### DATA FOR REVIEW

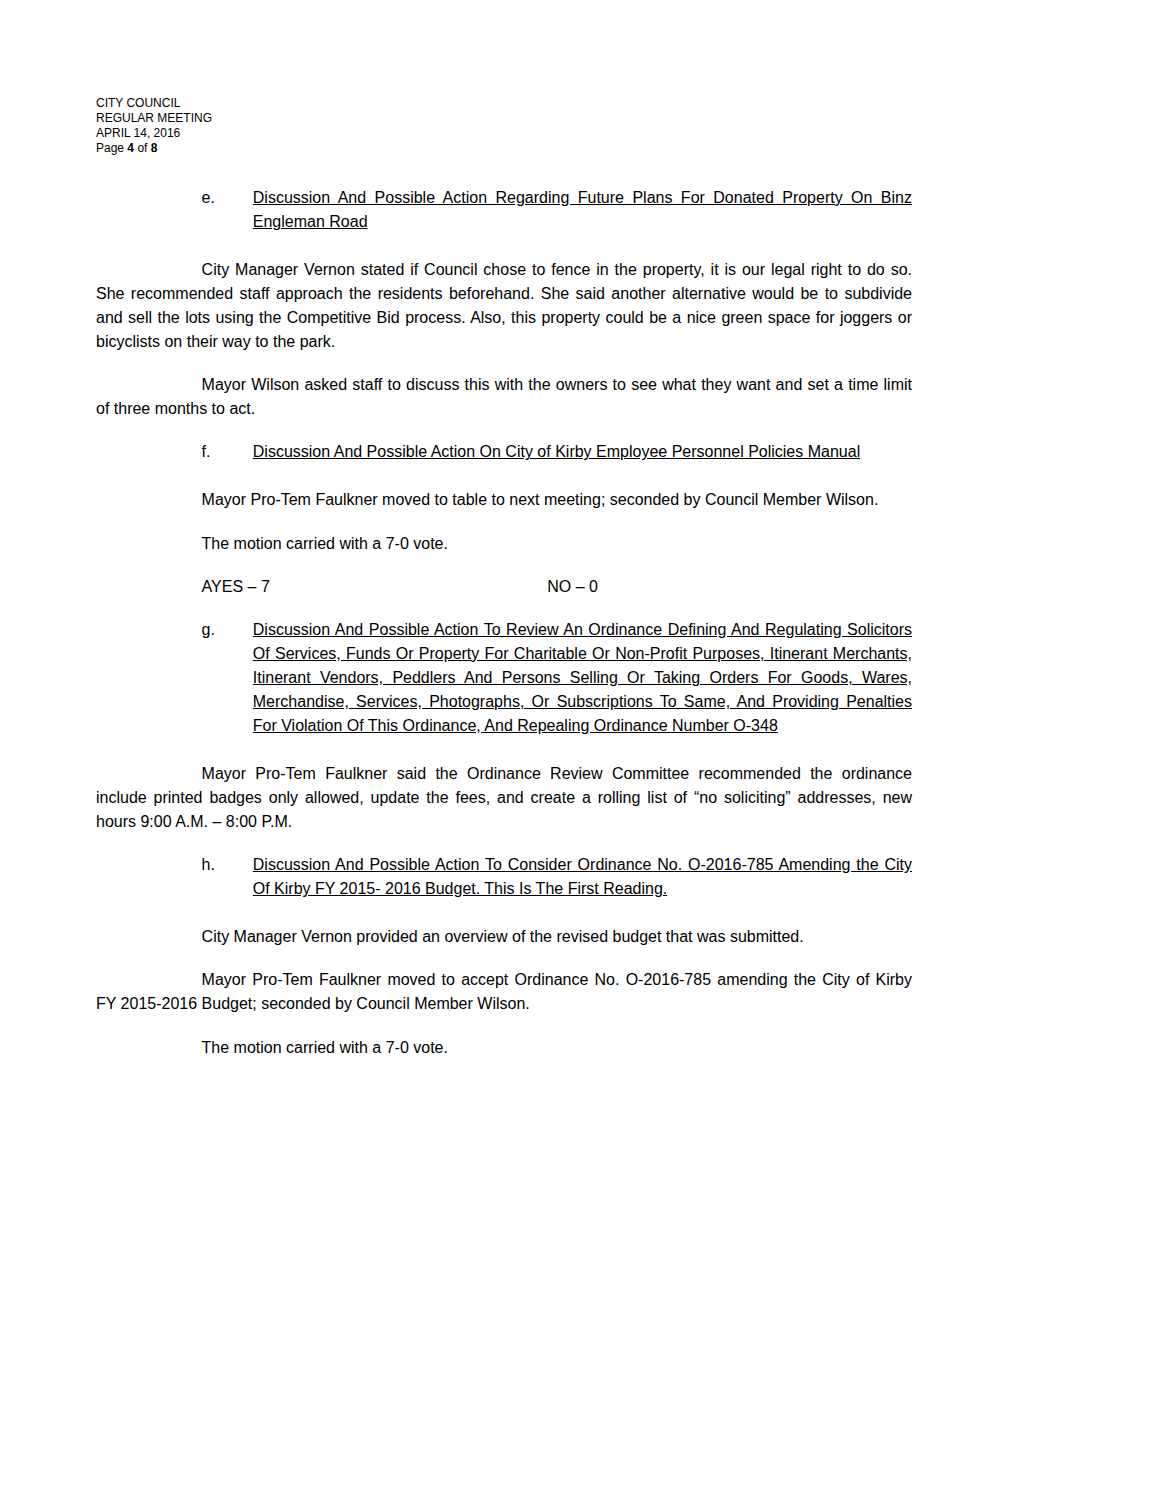CITY COUNCIL
REGULAR MEETING
APRIL 14, 2016
Page 4 of 8
e.
Discussion And Possible Action Regarding Future Plans For Donated Property On Binz Engleman Road
City Manager Vernon stated if Council chose to fence in the property, it is our legal right to do so. She recommended staff approach the residents beforehand. She said another alternative would be to subdivide and sell the lots using the Competitive Bid process. Also, this property could be a nice green space for joggers or bicyclists on their way to the park.
Mayor Wilson asked staff to discuss this with the owners to see what they want and set a time limit of three months to act.
f.
Discussion And Possible Action On City of Kirby Employee Personnel Policies Manual
Mayor Pro-Tem Faulkner moved to table to next meeting; seconded by Council Member Wilson.
The motion carried with a 7-0 vote.
AYES – 7 NO – 0
g.
Discussion And Possible Action To Review An Ordinance Defining And Regulating Solicitors Of Services, Funds Or Property For Charitable Or Non-Profit Purposes, Itinerant Merchants, Itinerant Vendors, Peddlers And Persons Selling Or Taking Orders For Goods, Wares, Merchandise, Services, Photographs, Or Subscriptions To Same, And Providing Penalties For Violation Of This Ordinance, And Repealing Ordinance Number O-348
Mayor Pro-Tem Faulkner said the Ordinance Review Committee recommended the ordinance include printed badges only allowed, update the fees, and create a rolling list of “no soliciting” addresses, new hours 9:00 A.M. – 8:00 P.M.
h.
Discussion And Possible Action To Consider Ordinance No. O-2016-785 Amending the City Of Kirby FY 2015- 2016 Budget. This Is The First Reading.
City Manager Vernon provided an overview of the revised budget that was submitted.
Mayor Pro-Tem Faulkner moved to accept Ordinance No. O-2016-785 amending the City of Kirby FY 2015-2016 Budget; seconded by Council Member Wilson.
The motion carried with a 7-0 vote.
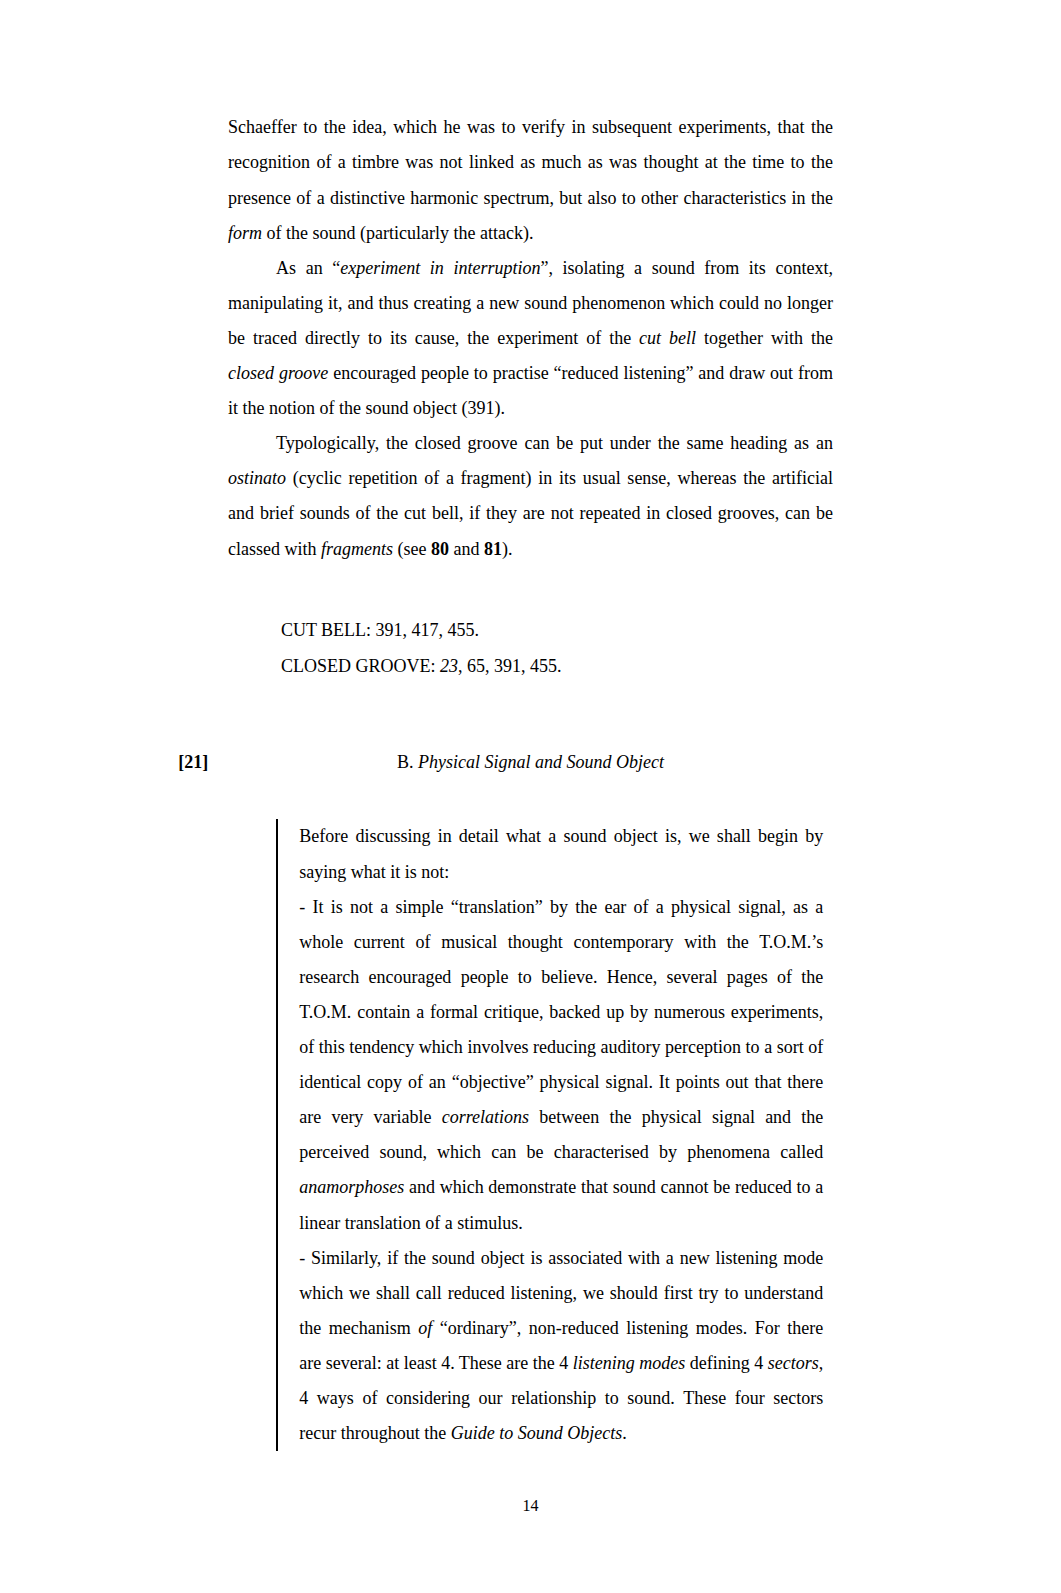Schaeffer to the idea, which he was to verify in subsequent experiments, that the recognition of a timbre was not linked as much as was thought at the time to the presence of a distinctive harmonic spectrum, but also to other characteristics in the form of the sound (particularly the attack).
As an “experiment in interruption”, isolating a sound from its context, manipulating it, and thus creating a new sound phenomenon which could no longer be traced directly to its cause, the experiment of the cut bell together with the closed groove encouraged people to practise “reduced listening” and draw out from it the notion of the sound object (391).
Typologically, the closed groove can be put under the same heading as an ostinato (cyclic repetition of a fragment) in its usual sense, whereas the artificial and brief sounds of the cut bell, if they are not repeated in closed grooves, can be classed with fragments (see 80 and 81).
CUT BELL: 391, 417, 455.
CLOSED GROOVE: 23, 65, 391, 455.
[21] B. Physical Signal and Sound Object
Before discussing in detail what a sound object is, we shall begin by saying what it is not:
- It is not a simple “translation” by the ear of a physical signal, as a whole current of musical thought contemporary with the T.O.M.’s research encouraged people to believe. Hence, several pages of the T.O.M. contain a formal critique, backed up by numerous experiments, of this tendency which involves reducing auditory perception to a sort of identical copy of an “objective” physical signal. It points out that there are very variable correlations between the physical signal and the perceived sound, which can be characterised by phenomena called anamorphoses and which demonstrate that sound cannot be reduced to a linear translation of a stimulus.
- Similarly, if the sound object is associated with a new listening mode which we shall call reduced listening, we should first try to understand the mechanism of “ordinary”, non-reduced listening modes. For there are several: at least 4. These are the 4 listening modes defining 4 sectors, 4 ways of considering our relationship to sound. These four sectors recur throughout the Guide to Sound Objects.
14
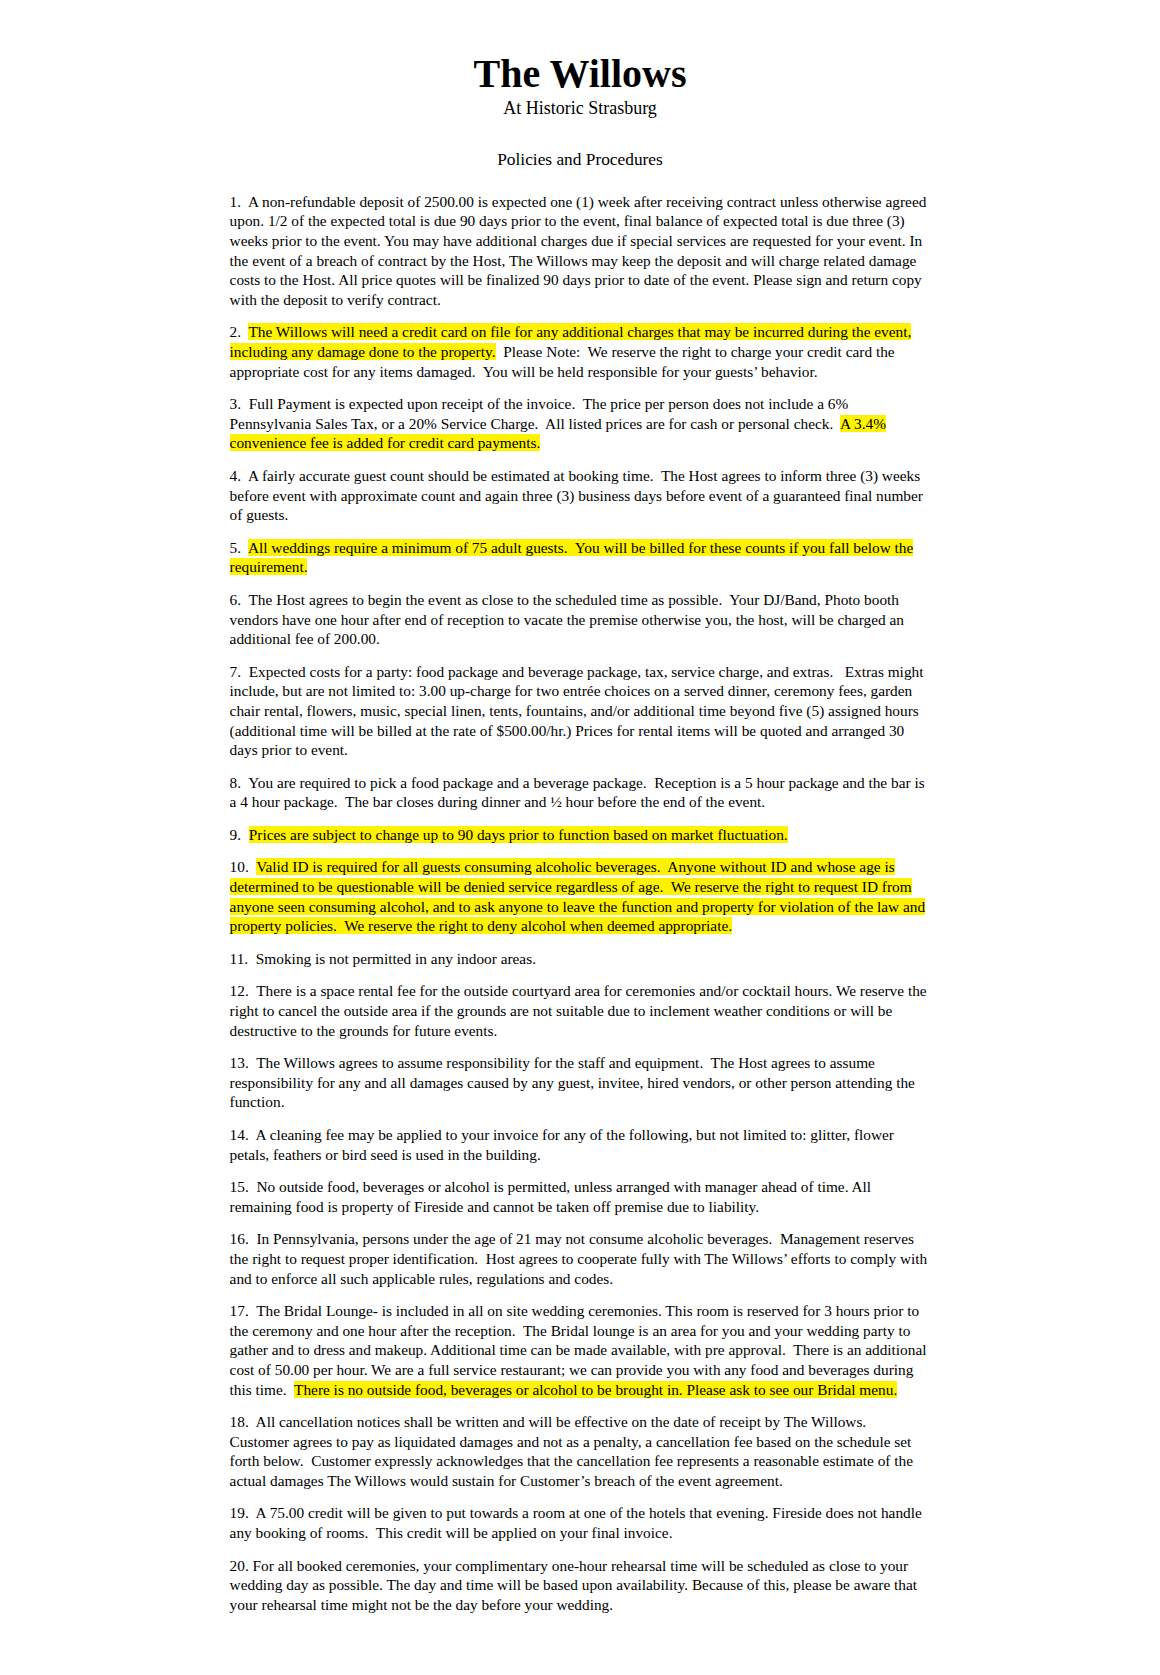The Willows
At Historic Strasburg
Policies and Procedures
1. A non-refundable deposit of 2500.00 is expected one (1) week after receiving contract unless otherwise agreed upon. 1/2 of the expected total is due 90 days prior to the event, final balance of expected total is due three (3) weeks prior to the event. You may have additional charges due if special services are requested for your event. In the event of a breach of contract by the Host, The Willows may keep the deposit and will charge related damage costs to the Host. All price quotes will be finalized 90 days prior to date of the event. Please sign and return copy with the deposit to verify contract.
2. The Willows will need a credit card on file for any additional charges that may be incurred during the event, including any damage done to the property. Please Note: We reserve the right to charge your credit card the appropriate cost for any items damaged. You will be held responsible for your guests’ behavior.
3. Full Payment is expected upon receipt of the invoice. The price per person does not include a 6% Pennsylvania Sales Tax, or a 20% Service Charge. All listed prices are for cash or personal check. A 3.4% convenience fee is added for credit card payments.
4. A fairly accurate guest count should be estimated at booking time. The Host agrees to inform three (3) weeks before event with approximate count and again three (3) business days before event of a guaranteed final number of guests.
5. All weddings require a minimum of 75 adult guests. You will be billed for these counts if you fall below the requirement.
6. The Host agrees to begin the event as close to the scheduled time as possible. Your DJ/Band, Photo booth vendors have one hour after end of reception to vacate the premise otherwise you, the host, will be charged an additional fee of 200.00.
7. Expected costs for a party: food package and beverage package, tax, service charge, and extras. Extras might include, but are not limited to: 3.00 up-charge for two entrée choices on a served dinner, ceremony fees, garden chair rental, flowers, music, special linen, tents, fountains, and/or additional time beyond five (5) assigned hours (additional time will be billed at the rate of $500.00/hr.) Prices for rental items will be quoted and arranged 30 days prior to event.
8. You are required to pick a food package and a beverage package. Reception is a 5 hour package and the bar is a 4 hour package. The bar closes during dinner and ½ hour before the end of the event.
9. Prices are subject to change up to 90 days prior to function based on market fluctuation.
10. Valid ID is required for all guests consuming alcoholic beverages. Anyone without ID and whose age is determined to be questionable will be denied service regardless of age. We reserve the right to request ID from anyone seen consuming alcohol, and to ask anyone to leave the function and property for violation of the law and property policies. We reserve the right to deny alcohol when deemed appropriate.
11. Smoking is not permitted in any indoor areas.
12. There is a space rental fee for the outside courtyard area for ceremonies and/or cocktail hours. We reserve the right to cancel the outside area if the grounds are not suitable due to inclement weather conditions or will be destructive to the grounds for future events.
13. The Willows agrees to assume responsibility for the staff and equipment. The Host agrees to assume responsibility for any and all damages caused by any guest, invitee, hired vendors, or other person attending the function.
14. A cleaning fee may be applied to your invoice for any of the following, but not limited to: glitter, flower petals, feathers or bird seed is used in the building.
15. No outside food, beverages or alcohol is permitted, unless arranged with manager ahead of time. All remaining food is property of Fireside and cannot be taken off premise due to liability.
16. In Pennsylvania, persons under the age of 21 may not consume alcoholic beverages. Management reserves the right to request proper identification. Host agrees to cooperate fully with The Willows’ efforts to comply with and to enforce all such applicable rules, regulations and codes.
17. The Bridal Lounge- is included in all on site wedding ceremonies. This room is reserved for 3 hours prior to the ceremony and one hour after the reception. The Bridal lounge is an area for you and your wedding party to gather and to dress and makeup. Additional time can be made available, with pre approval. There is an additional cost of 50.00 per hour. We are a full service restaurant; we can provide you with any food and beverages during this time. There is no outside food, beverages or alcohol to be brought in. Please ask to see our Bridal menu.
18. All cancellation notices shall be written and will be effective on the date of receipt by The Willows. Customer agrees to pay as liquidated damages and not as a penalty, a cancellation fee based on the schedule set forth below. Customer expressly acknowledges that the cancellation fee represents a reasonable estimate of the actual damages The Willows would sustain for Customer’s breach of the event agreement.
19. A 75.00 credit will be given to put towards a room at one of the hotels that evening. Fireside does not handle any booking of rooms. This credit will be applied on your final invoice.
20. For all booked ceremonies, your complimentary one-hour rehearsal time will be scheduled as close to your wedding day as possible. The day and time will be based upon availability. Because of this, please be aware that your rehearsal time might not be the day before your wedding.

### EXERCISE DESCRIPTION
If a line in the records includes the string "what", copy it.

### RESULT
Mayor Wilson asked staff to discuss this with the owners to see what they want and set a time limit of three months to act.
Before discussing in detail what a sound object is, we shall begin by saying what it is not:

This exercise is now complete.